Video processing pipeline including face detection, tracking and classification Tracking is usually less costly than face detection (computation bottleneck) and allows to save computation time Classification decision functions and predictions are averaged for each tracked faces, allowing to obtain more robust analysis estimates

__call__(video_path, fps=None, offset=0)[source]

Pipeline function for face classification from videos with tracking

Parameters:
  • video_path – str Path to input video.

  • fps – float or None (default) amount of video frames to process per seconds if set to None, all frames are processed (costly)

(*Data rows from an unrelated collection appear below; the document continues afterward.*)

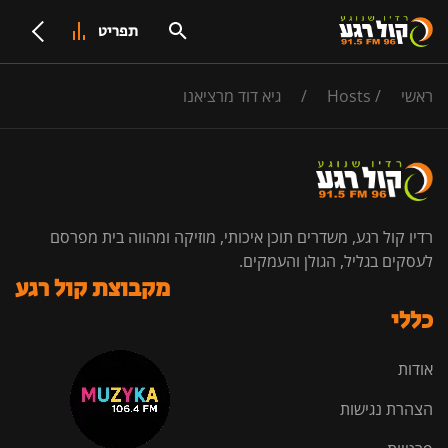
תפריט
ראשי
/
Hosts
/
גיא דוד מרציאנו
רדיו קול רגע, משדרים תוכן איכותי, מוזיקה ומהווה בית מפרסם
לעסקים בגליל, הגולן והעמקים.
מקבוצת קול רגע
כללי
אודות
הצהרת נגישות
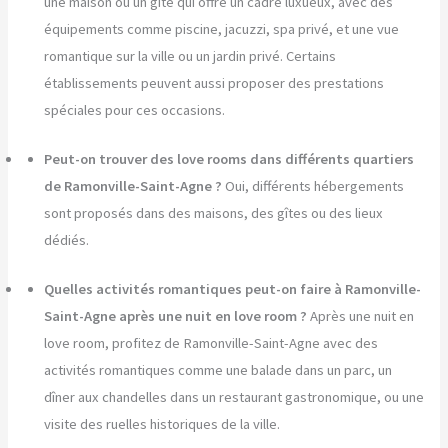
une maison ou un gîte qui offre un cadre luxueux, avec des
équipements comme piscine, jacuzzi, spa privé, et une vue
romantique sur la ville ou un jardin privé. Certains
établissements peuvent aussi proposer des prestations
spéciales pour ces occasions.
Peut-on trouver des love rooms dans différents quartiers
de Ramonville-Saint-Agne ?
Oui, différents hébergements
sont proposés dans des maisons, des gîtes ou des lieux
dédiés.
Quelles activités romantiques peut-on faire à Ramonville-
Saint-Agne après une nuit en love room ?
Après une nuit en
love room, profitez de Ramonville-Saint-Agne avec des
activités romantiques comme une balade dans un parc, un
dîner aux chandelles dans un restaurant gastronomique, ou une
visite des ruelles historiques de la ville.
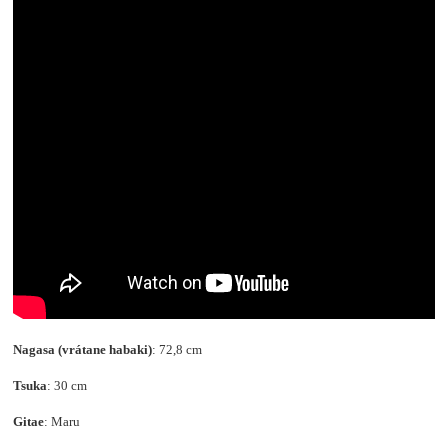
Nagasa (vrátane habaki)
: 72,8 cm
Tsuka
: 30 cm
Gitae
: Maru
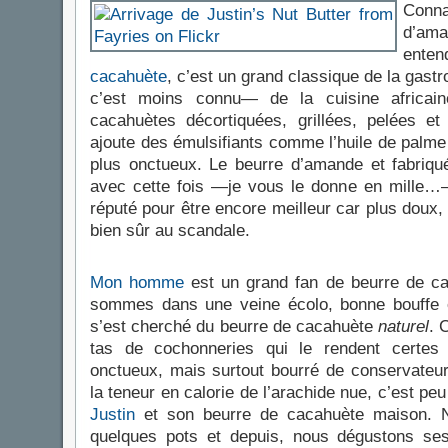
Conna
d’ama
enten
cacahuète
, c’est un grand classique de la gas
c’est moins connu— de la cuisine africai
cacahuètes décortiquées, grillées, pelées et
ajoute des émulsifiants comme l’huile de palme
plus onctueux. Le beurre d’amande et fabriqu
avec cette fois —je vous le donne en mille
réputé pour être encore meilleur car plus doux, 
bien sûr au scandale.
Mon homme
est un grand fan de beurre de c
sommes dans une veine écolo, bonne bouffe et
s’est cherché du beurre de cacahuète
naturel
. 
tas de cochonneries qui le rendent certes
onctueux, mais surtout bourré de conservateu
la teneur en calorie de l’arachide nue, c’est pe
Justin
et son beurre de cacahuète maison.
quelques pots et depuis, nous dégustons se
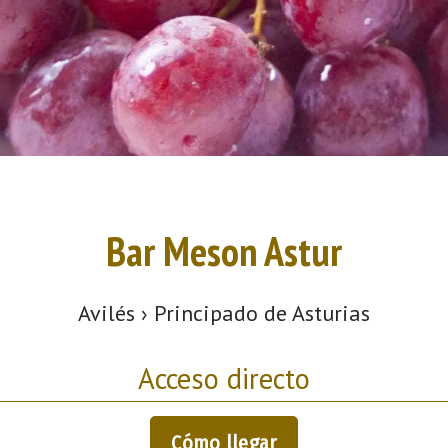
Bar Meson Astur
Avilés › Principado de Asturias
Acceso directo
Cómo llegar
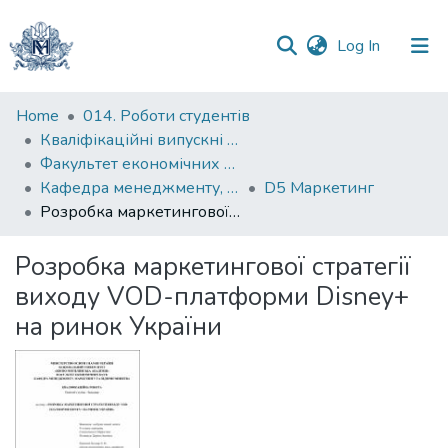
(current)
Log In
Communities
Home
014. Роботи студентів
&
Кваліфікаційні випускні роботи здобувачів вищої освіти бакалаврських програм
Collections
Факультет економічних наук
Кафедра менеджменту, маркетингу та підприємництва
D5 Маркетинг
All of DSpace
Розробка маркетингової стратегії виходу VOD-платформи Disney+ на ринок України
Statistics
Розробка маркетингової стратегії
виходу VOD-платформи Disney+
на ринок України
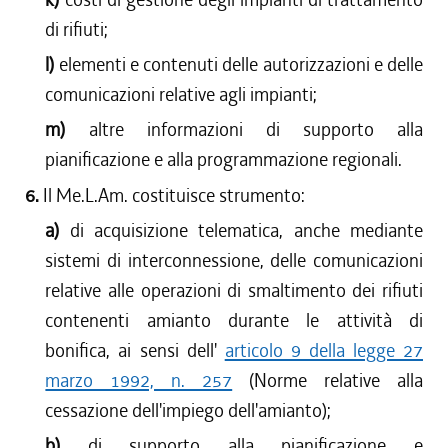
di rifiuti;
l)
elementi e contenuti delle autorizzazioni e delle
comunicazioni relative agli impianti;
m)
altre informazioni di supporto alla
pianificazione e alla programmazione regionali.
6.
Il Me.L.Am. costituisce strumento:
a)
di acquisizione telematica, anche mediante
sistemi di interconnessione, delle comunicazioni
relative alle operazioni di smaltimento dei rifiuti
contenenti amianto durante le attività di
bonifica, ai sensi dell'
articolo 9 della legge 27
marzo 1992, n. 257
(Norme relative alla
cessazione dell'impiego dell'amianto);
b)
di supporto alla pianificazione e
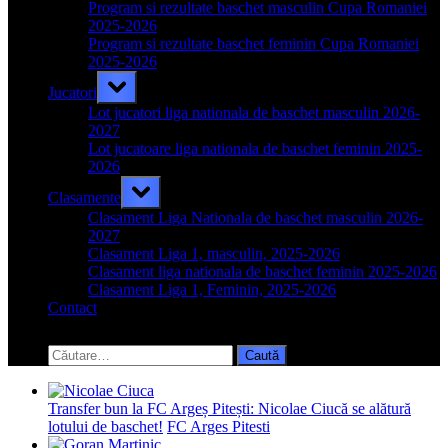
menu
Program si rezultate baschet masculin Cupa Romaniei
2025-2026
Program si rezultate baschet feminin Cupa Romaniei
2025-2026
Toggle
Jucatori
sub-
menu
Lot jucatori liga nationala de baschet masculin 2026-
2027
Lot jucatoare liga nationala de baschet feminin 2025-
2026
Toggle
Clasamente
sub-
menu
Clasament Liga Nationala de baschet masculin 2026-
2027
Clasament Liga 1, masculin, 2025-2026
Clasament liga nationala de baschet feminin 2025-2026
Clasament Liga 1, Feminin, 2025-2026
Contact
Toggle
search
Caută
form
după:
Transfer bun la FC Argeș Pitești: Nicolae Ciucă se alătură
lotului de baschet!
FC Arges Pitesti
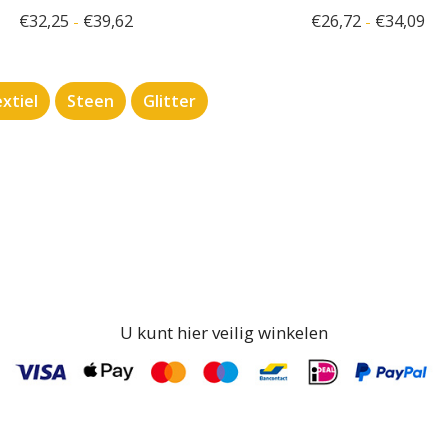
€
32,25
€
39,62
€
26,72
€
34,09
-
-
xtiel
Steen
Glitter
U kunt hier veilig winkelen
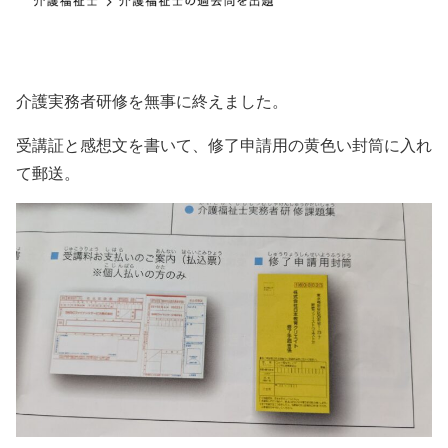
介護実務者研修を無事に終えました。
受講証と感想文を書いて、修了申請用の黄色い封筒に入れ
て郵送。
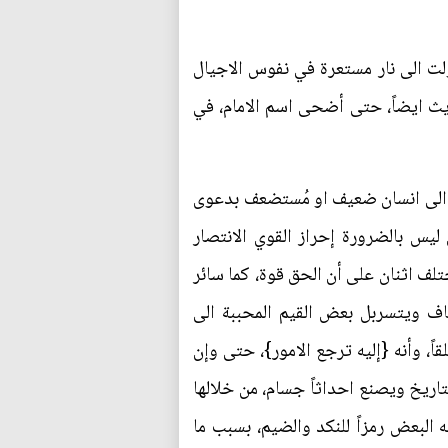
حولت الى نار مستعرة في نفوس الاجيال
ديث ايضاً، حتى أضحى اسم الامام، في
وم الى انسان ضعيف او مُستضعف بدعوى
 ليس بالضرورة إحراز القوي الانتصار
لف اثنان على أن الحق قوة، كما سائر
نصاف ويتسربل بعض القيم المحببة الى
ً، وأنه {إليه ترجع الامور}، حتى وإن
تاريخ ويصنع احداثاً جسام، من خلالها
 البعض رمزاً للنكد والضيم، بسبب ما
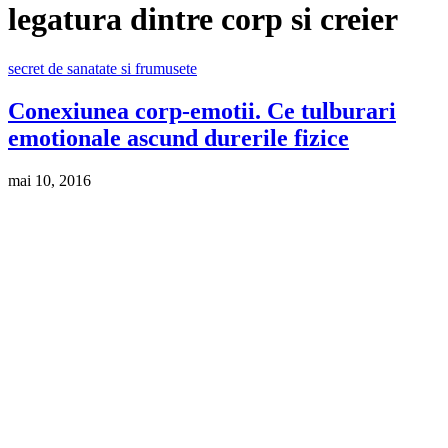
legatura dintre corp si creier
secret de sanatate si frumusete
Conexiunea corp-emotii. Ce tulburari
emotionale ascund durerile fizice
mai 10, 2016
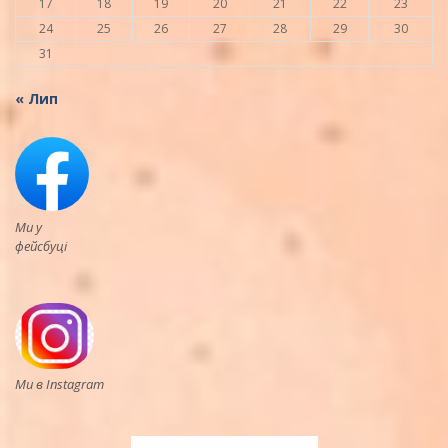
17
18
19
20
21
22
23
24
25
26
27
28
29
30
31
« Лип
Ми у
фейсбуці
Ми в Instagram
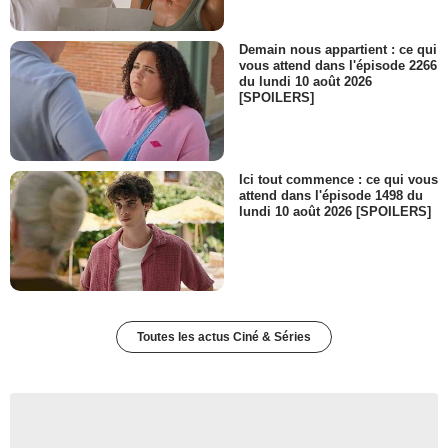
Demain nous appartient : ce qui
vous attend dans l'épisode 2266
du lundi 10 août 2026
[SPOILERS]
Ici tout commence : ce qui vous
attend dans l'épisode 1498 du
lundi 10 août 2026 [SPOILERS]
Toutes les actus Ciné & Séries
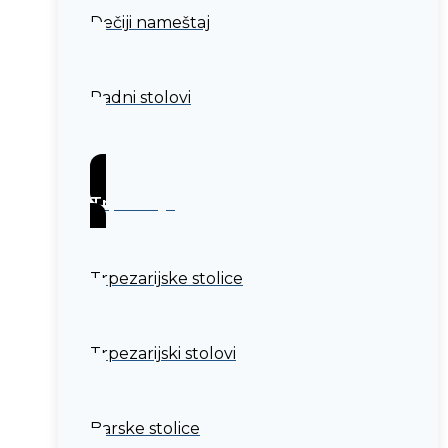
Dečiji nameštaj
Radni stolovi
Trpezarija
Trpezarijske stolice
Trpezarijski stolovi
Barske stolice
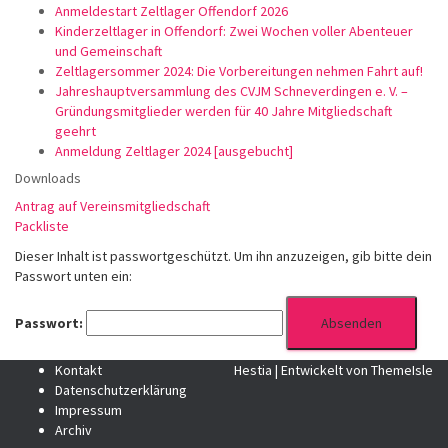
Anmeldestart Zeltlager Offendorf 2026
Kinderzeltlager in Offendorf: Zwei Wochen voller Abenteuer
und Gemeinschaft
Zeltlagersommer 2024: Die Vorbereitungen nehmen Fahrt auf!
Jahreshauptversammlung des CVJM Schneverdingen e. V. –
Gründungsmitglieder werden für 40 Jahre Mitgliedschaft
geehrt
Anmeldung Zeltlager 2024 [ausgebucht]
Downloads
Antrag auf Vereinsmitgliedschaft
Packliste
Dieser Inhalt ist passwortgeschützt. Um ihn anzuzeigen, gib bitte dein
Passwort unten ein:
Passwort:
Kontakt
Hestia | Entwickelt von
ThemeIsle
Datenschutzerklärung
Impressum
Archiv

  • offset – float (default: 0) Time in milliseconds to skip at the beginning of the video.

Returns:

frame position, coordinates, predictions, decision function,labels… faceid column allow to keep track of each unique face found predictions and decision functions with ‘_avg’ suffix are obtained through a smoothing procedure of decision functions for all faces with same faceid. Smoothed estimates are usually more robust than instantaneous ones

Return type:

Dataframe with frame and face information

__init__(detection_period, face_detector=None, face_classifier=None, batch_len=32, verbose=False)[source]

Constructor

Parameters:
  • detection_period (int the face detection algorithm (costly) will be used once every 'detection_period' analyzed frames. Ie: if set to 5, face detection will occur for 1/5 frames and the) –

    remaining 4/5 faces will be detected through a tracking procedure

    if set to 1: face detection will occur for each frame. Face tracking will also be used for each frames, since it will allow to group same faces under a person identifier

  • face_detector (instance of face_detector.FaceDetector or None, optional) – if None, LibFaceDetection is used. The default is None.

  • face_classifier (instance of face_classifier.FaceClassifier or None, optional) – if None, Resnet50FairFaceGRA is used (gender & age). The default is None.

  • verbose (boolean, optional) – If True, will display several usefull intermediate images and results. The default is False.